Défis des partenaires

Du côté des partenaires du Mali, la situation est également complexe. Au vu de la situation sécuritaire, ils ont beaucoup de difficulté à opérer dans le nord et le centre du pays et leurs interventions manquent de coordination. L’aide au développement reste une source de financement cruciale pour le Mali. Chaque année, le pays reçoit environ 1.3 milliards de dollars US en aide publique au développement (APD), ce qui représente plus de 40 % du budget annuel de l’État. Une meilleure coordination entre les partenaires au développement et plus de transparence (comme par exemple le partage des indicateurs de l’appui budgétaire) sont nécessaires pour améliorer l’efficacité des interventions. La nouvelle Alliance Sahel, qui prévoit la mise en œuvre de 500 projets dans les pays sahéliens devrait permettre d’améliorer la coordination.

Intégrer le septentrion

Un grand nombre de stratégies et de plans d’action ont été développés pour le Mali. D’innombrables pourparlers et négociations de paix ont eu lieu. Les problèmes sont connus, une bonne partie des solutions aussi. Un point critique est l’intégration du septentrion avec le reste du pays, car aucune paix ne sera durable si les régions du nord restent isolées. L’intégration territoriale du septentrion est la condition première de son intégration sociale et économique. Ces régions, Gao, Kidal, Ménaka, Taoudéni et Tombouctou, représentent les deux tiers du territoire national et abritent 1.5 millions de personnes, soit 8.8 % de la population malienne. L’immense majorité de la population est concentrée dans la vallée alors que les espaces désertiques sont peu peuplés, ponctués de quelques centres urbains. Il semblerait logique de porter davantage d’attention au fleuve et à sa vallée à travers un schéma intégré d’aménagement, de préservation et de développement. Il pourrait s’agir par exemple de construire le barrage de Taoussa près de Gao, un projet déjà totalement financé et prêt à être mis en œuvre, mais dont l’exécution a été suspendue en raison de la situation sécuritaire ; ou encore de mettre en place d’autres projets favorables au désenclavement, à l’aménagement urbain, aux services sociaux, à l’agriculture, à l’élevage, à la pêche, et propices à créer des emplois pour les jeunes dans la région. Le gouvernement a mis en place un plan ambitieux pour mettre un terme à l’isolement de la région. Les partenaires peuvent jouer un rôle majeur en soutenant ces projets pour relier ces zones aux couloirs transsahariens. Cette idée  a été abordée plus en profondeur dans une étude de l’OCDE sur Les régions maliennes de Gao, Kidal et Tombouctou et l’Atlas du Sahara-Sahel :

 « Il est nécessaire que le septentrion redevienne un espace central et partagé qui ne soit pas seulement le nord du Mali avec « au-dessus » le sud de l’Algérie. Ceci suppose un projet à long terme –générationnel – de coopération politique, économique et sécuritaire soutenue entre les deux rives du Sahara. »

═══

OBJECTIF DE L'EXERCICE — Renvoyez à l'identique, dans le texte sur le Mali, tout ce qui va de « Du côté des » jusqu'à « d’améliorer la coordination. ». La liste ci-après provient d'une autre source.

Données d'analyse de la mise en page
═══

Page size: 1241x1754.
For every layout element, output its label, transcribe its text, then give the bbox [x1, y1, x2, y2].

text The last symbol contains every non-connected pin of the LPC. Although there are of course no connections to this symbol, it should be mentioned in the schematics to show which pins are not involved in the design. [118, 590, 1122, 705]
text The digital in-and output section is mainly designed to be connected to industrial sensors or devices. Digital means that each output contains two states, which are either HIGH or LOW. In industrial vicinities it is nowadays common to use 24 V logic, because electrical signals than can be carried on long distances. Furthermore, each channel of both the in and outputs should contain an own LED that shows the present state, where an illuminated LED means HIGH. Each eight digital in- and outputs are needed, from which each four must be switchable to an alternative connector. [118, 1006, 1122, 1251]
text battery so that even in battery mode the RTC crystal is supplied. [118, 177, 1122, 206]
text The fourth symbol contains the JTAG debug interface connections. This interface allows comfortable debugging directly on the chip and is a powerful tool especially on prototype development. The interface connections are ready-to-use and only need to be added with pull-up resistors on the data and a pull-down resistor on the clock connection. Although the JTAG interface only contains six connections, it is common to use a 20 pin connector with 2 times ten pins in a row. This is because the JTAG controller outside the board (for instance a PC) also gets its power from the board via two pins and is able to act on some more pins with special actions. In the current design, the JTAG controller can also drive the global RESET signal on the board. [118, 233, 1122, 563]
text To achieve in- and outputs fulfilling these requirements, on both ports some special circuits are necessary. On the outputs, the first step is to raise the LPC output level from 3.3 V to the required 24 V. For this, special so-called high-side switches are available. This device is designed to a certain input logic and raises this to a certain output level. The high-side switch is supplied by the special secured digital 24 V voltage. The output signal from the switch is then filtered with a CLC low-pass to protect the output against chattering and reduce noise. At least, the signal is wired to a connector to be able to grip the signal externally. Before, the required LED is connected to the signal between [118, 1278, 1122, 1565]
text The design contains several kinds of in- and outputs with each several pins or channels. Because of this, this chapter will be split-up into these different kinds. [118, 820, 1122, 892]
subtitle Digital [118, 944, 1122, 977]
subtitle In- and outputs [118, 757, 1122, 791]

═══

VOTRE SOLUTION —
Du côté des partenaires du Mali, la situation est également complexe. Au vu de la situation sécuritaire, ils ont beaucoup de difficulté à opérer dans le nord et le centre du pays et leurs interventions manquent de coordination. L’aide au développement reste une source de financement cruciale pour le Mali. Chaque année, le pays reçoit environ 1.3 milliards de dollars US en aide publique au développement (APD), ce qui représente plus de 40 % du budget annuel de l’État. Une meilleure coordination entre les partenaires au développement et plus de transparence (comme par exemple le partage des indicateurs de l’appui budgétaire) sont nécessaires pour améliorer l’efficacité des interventions. La nouvelle Alliance Sahel, qui prévoit la mise en œuvre de 500 projets dans les pays sahéliens devrait permettre d’améliorer la coordination.